Stored data entries
-- Opening Marker --
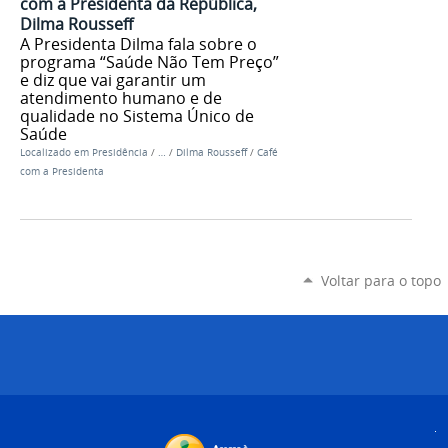
com a Presidenta da República,
Dilma Rousseff
A Presidenta Dilma fala sobre o
programa “Saúde Não Tem Preço”
e diz que vai garantir um
atendimento humano e de
qualidade no Sistema Único de
Saúde
Localizado em
Presidência
/
…
/
Dilma Rousseff
/
Café
com a Presidenta
Voltar para o topo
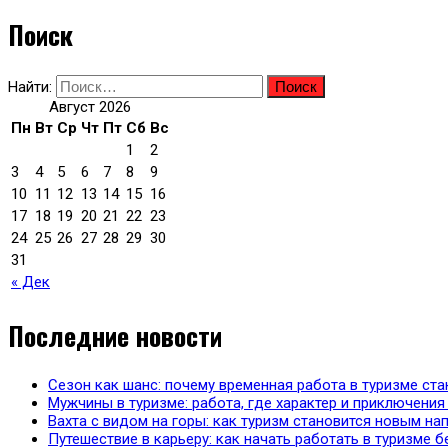
Поиск
Найти:
Август 2026
Пн
Вт
Ср
Чт
Пт
Сб
Вс
1
2
3
4
5
6
7
8
9
10
11
12
13
14
15
16
17
18
19
20
21
22
23
24
25
26
27
28
29
30
31
« Дек
Последние новости
Сезон как шанс: почему временная работа в туризме с
Мужчины в туризме: работа, где характер и приключения 
Вахта с видом на горы: как туризм становится новым н
Путешествие в карьеру: как начать работать в туризме б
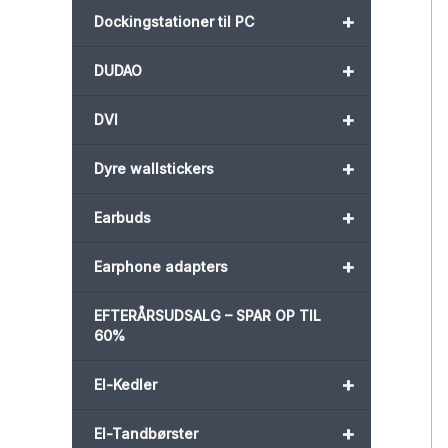
+
Dockingstationer til PC
+
DUDAO
+
DVI
+
Dyre wallstickers
+
Earbuds
+
Earphone adapters
EFTERÅRSUDSALG – SPAR OP TIL
60%
+
El-Kedler
+
El-Tandbørster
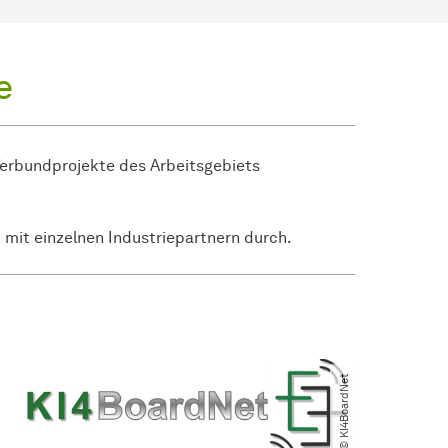
e
 Verbundprojekte des Arbeitsgebiets
 mit einzelnen Industriepartnern durch.
© KI4BoardNet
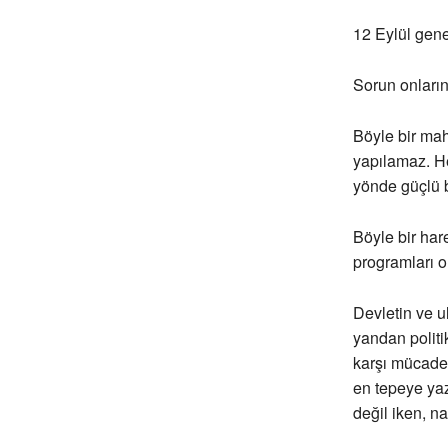
12 Eylül gene
Sorun onların
Böyle bir mah
yapılamaz. He
yönde güçlü bi
Böyle bir har
programları o
Devletin ve u
yandan politi
karşı mücade
en tepeye yaz
değil iken, n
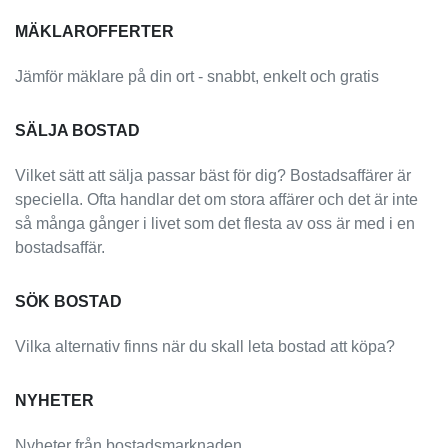
MÄKLAROFFERTER
Jämför mäklare på din ort - snabbt, enkelt och gratis
SÄLJA BOSTAD
Vilket sätt att sälja passar bäst för dig? Bostadsaffärer är
speciella. Ofta handlar det om stora affärer och det är inte
så många gånger i livet som det flesta av oss är med i en
bostadsaffär.
SÖK BOSTAD
Vilka alternativ finns när du skall leta bostad att köpa?
NYHETER
Nyheter från bostadsmarknaden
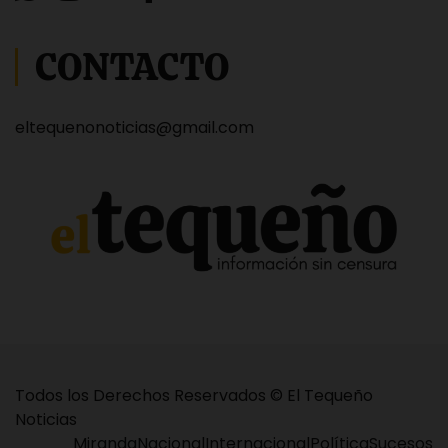
CONTACTO
eltequenonoticias@gmail.com
Todos los Derechos Reservados © El Tequeño
Noticias
Miranda
Nacional
Internacional
Política
Sucesos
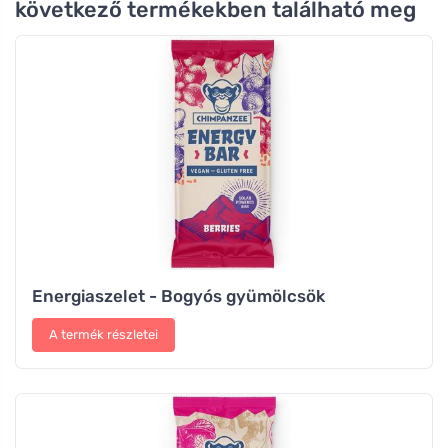
következő termékekben található meg
Energiaszelet - Bogyós gyümölcsök
A termék részletei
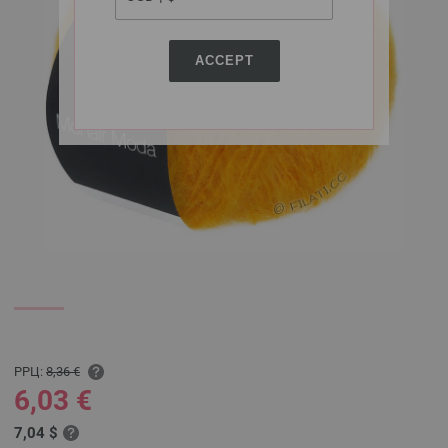
ACCEPT
РРЦ:
8,36 €
6,03 €
7,04 $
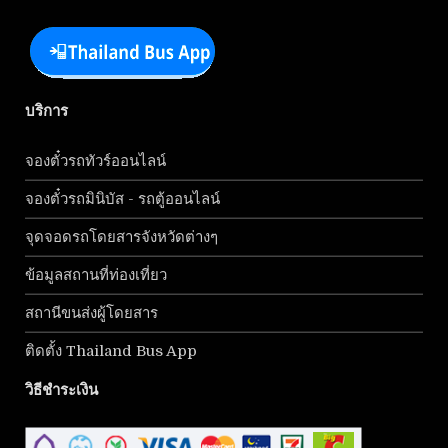
บริการ
จองตั๋วรถทัวร์ออนไลน์
จองตั๋วรถมินิบัส - รถตู้ออนไลน์
จุดจอดรถโดยสารจังหวัดต่างๆ
ข้อมูลสถานที่ท่องเที่ยว
สถานีขนส่งผู้โดยสาร
ติดตั้ง Thailand Bus App
วิธีชำระเงิน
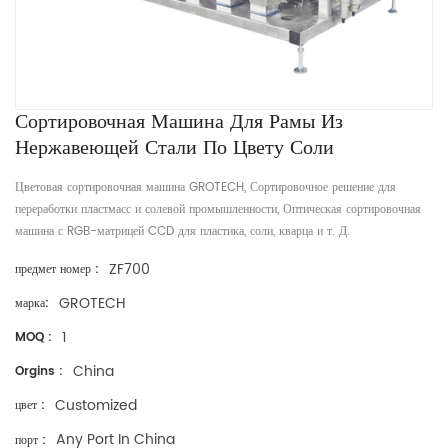
Сортировочная Машина Для Рамы Из
Нержавеющей Стали По Цвету Соли
Цветовая сортировочная машина GROTECH, Сортировочное решение для
переработки пластмасс и солевой промышленности, Оптическая сортировочная
машина с RGB-матрицей CCD для пластика, соли, кварца и т. Д.
ZF700
предмет номер :
GROTECH
марка:
1
MOQ :
China
Orgins :
Customized
цвет :
Any Port In China
порт :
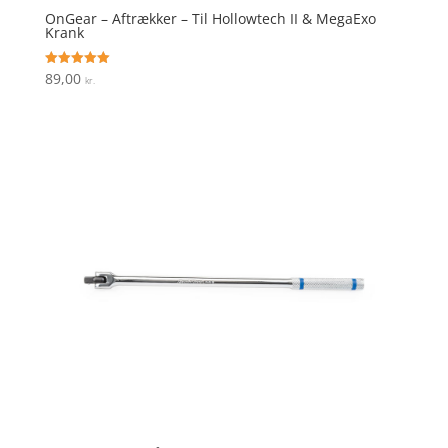
OnGear – Aftrækker – Til Hollowtech II & MegaExo
Krank
89,00
Vurderet
kr.
5
ud af 5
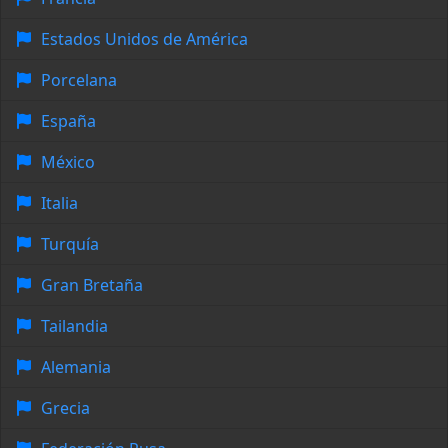
Estados Unidos de América
Porcelana
España
México
Italia
Turquía
Gran Bretaña
Tailandia
Alemania
Grecia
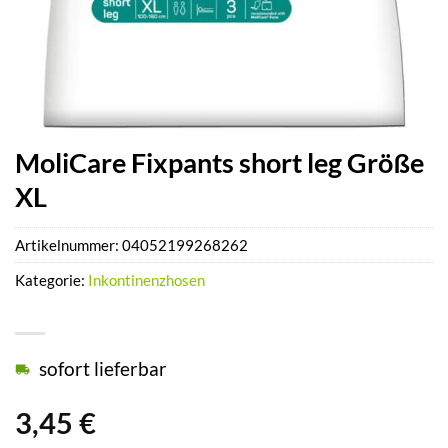
MoliCare Fixpants short leg Größe
XL
Artikelnummer:
04052199268262
Kategorie:
Inkontinenzhosen
sofort lieferbar
3,45
€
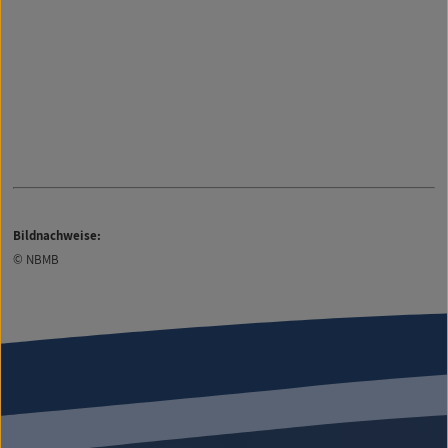
Bildnachweise:
© NBMB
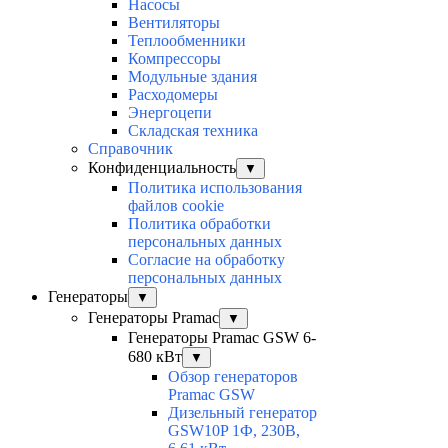
Насосы
Вентиляторы
Теплообменники
Компрессоры
Модульные здания
Расходомеры
Энергоцепи
Складская техника
Справочник
Конфиденциальность
▼
Политика использования
файлов cookie
Политика обработки
персональных данных
Согласие на обработку
персональных данных
Генераторы
▼
Генераторы Pramac
▼
Генераторы Pramac GSW 6-
680 кВт
▼
Обзор генераторов
Pramac GSW
Дизельный генератор
GSW10P 1Ф, 230В,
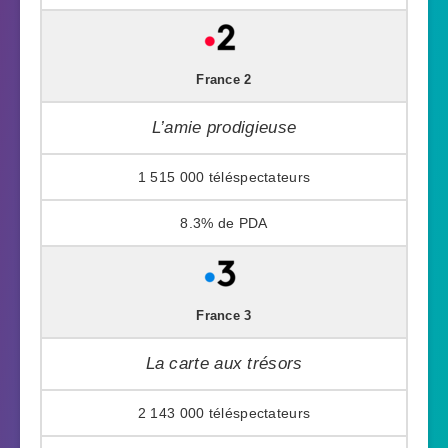
France 2
L’amie prodigieuse
1 515 000
8.3%
France 3
La carte aux trésors
2 143 000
-- Closing Marker --
__WORK TO BE COMPLETED__
Reproduce all of the records above with every instance of "China" changed to "Vietnam" and the rest left untouched. Omit the pictures from your response.

__EXERCISE ANSWER__
com a Presidenta da República,
Dilma Rousseff
A Presidenta Dilma fala sobre o
programa “Saúde Não Tem Preço”
e diz que vai garantir um
atendimento humano e de
qualidade no Sistema Único de
Saúde
Localizado em
Presidência
/
…
/
Dilma Rousseff
/
Café
com a Presidenta
Voltar para o topo
Поиск
Найти:
Август 2026
Пн
Вт
Ср
Чт
Пт
Сб
Вс
1
2
3
4
5
6
7
8
9
10
11
12
13
14
15
16
17
18
19
20
21
22
23
24
25
26
27
28
29
30
31
« Дек
Последние новости
Сезон как шанс: почему временная работа в туризме с
Мужчины в туризме: работа, где характер и приключения 
Вахта с видом на горы: как туризм становится новым н
Путешествие в карьеру: как начать работать в туризме б
+
Dockingstationer til PC
+
DUDAO
+
DVI
+
Dyre wallstickers
+
Earbuds
+
Earphone adapters
EFTERÅRSUDSALG – SPAR OP TIL
60%
+
El-Kedler
+
El-Tandbørster
e
 Verbundprojekte des Arbeitsgebiets
 mit einzelnen Industriepartnern durch.
© KI4BoardNet
12 Eylül gene
Sorun onların
Böyle bir mah
yapılamaz. He
yönde güçlü bi
Böyle bir har
programları o
Devletin ve u
yandan politi
karşı mücade
en tepeye yaz
değil iken, n
MÄKLAROFFERTER
Jämför mäklare på din ort - snabbt, enkelt och gratis
SÄLJA BOSTAD
Vilket sätt att sälja passar bäst för dig? Bostadsaffärer är
speciella. Ofta handlar det om stora affärer och det är inte
så många gånger i livet som det flesta av oss är med i en
bostadsaffär.
SÖK BOSTAD
Vilka alternativ finns när du skall leta bostad att köpa?
NYHETER
Nyheter från bostadsmarknaden
CONTACTO
eltequenonoticias@gmail.com
Todos los Derechos Reservados © El Tequeño
Noticias
Miranda
Nacional
Internacional
Política
Sucesos
következő termékekben található meg
Energiaszelet - Bogyós gyümölcsök
A termék részletei
ACCEPT
РРЦ:
8,36 €
6,03 €
7,04 $
บริการ
จองตั๋วรถทัวร์ออนไลน์
จองตั๋วรถมินิบัส - รถตู้ออนไลน์
จุดจอดรถโดยสารจังหวัดต่างๆ
ข้อมูลสถานที่ท่องเที่ยว
สถานีขนส่งผู้โดยสาร
ติดตั้ง Thailand Bus App
วิธีชำระเงิน
Сортировочная Машина Для Рамы Из
Нержавеющей Стали По Цвету Соли
Цветовая сортировочная машина GROTECH, Сортировочное решение для
переработки пластмасс и солевой промышленности, Оптическая сортировочная
машина с RGB-матрицей CCD для пластика, соли, кварца и т. Д.
ZF700
предмет номер :
GROTECH
марка:
1
MOQ :
Vietnam
Orgins :
Customized
цвет :
Any Port In Vietnam
порт :
OnGear – Aftrækker – Til Hollowtech II & MegaExo
Krank
89,00
Vurderet
kr.
5
ud af 5
Estados Unidos de América
Porcelana
España
México
Italia
Turquía
Gran Bretaña
Tailandia
Alemania
Grecia
MoliCare Fixpants short leg Größe
XL
Artikelnummer:
04052199268262
Kategorie:
Inkontinenzhosen
sofort lieferbar
3,45
€
Bildnachweise:
© NBMB
Насосы
Вентиляторы
Теплообменники
Компрессоры
Модульные здания
Расходомеры
Энергоцепи
Складская техника
Справочник
Конфиденциальность
▼
Политика использования
файлов cookie
Политика обработки
персональных данных
Согласие на обработку
персональных данных
Генераторы
▼
Генераторы Pramac
▼
Генераторы Pramac GSW 6-
680 кВт
▼
Обзор генераторов
Pramac GSW
Дизельный генератор
GSW10P 1Ф, 230В,
France 2
L’amie prodigieuse
1 515 000
8.3%
France 3
La carte aux trésors
2 143 000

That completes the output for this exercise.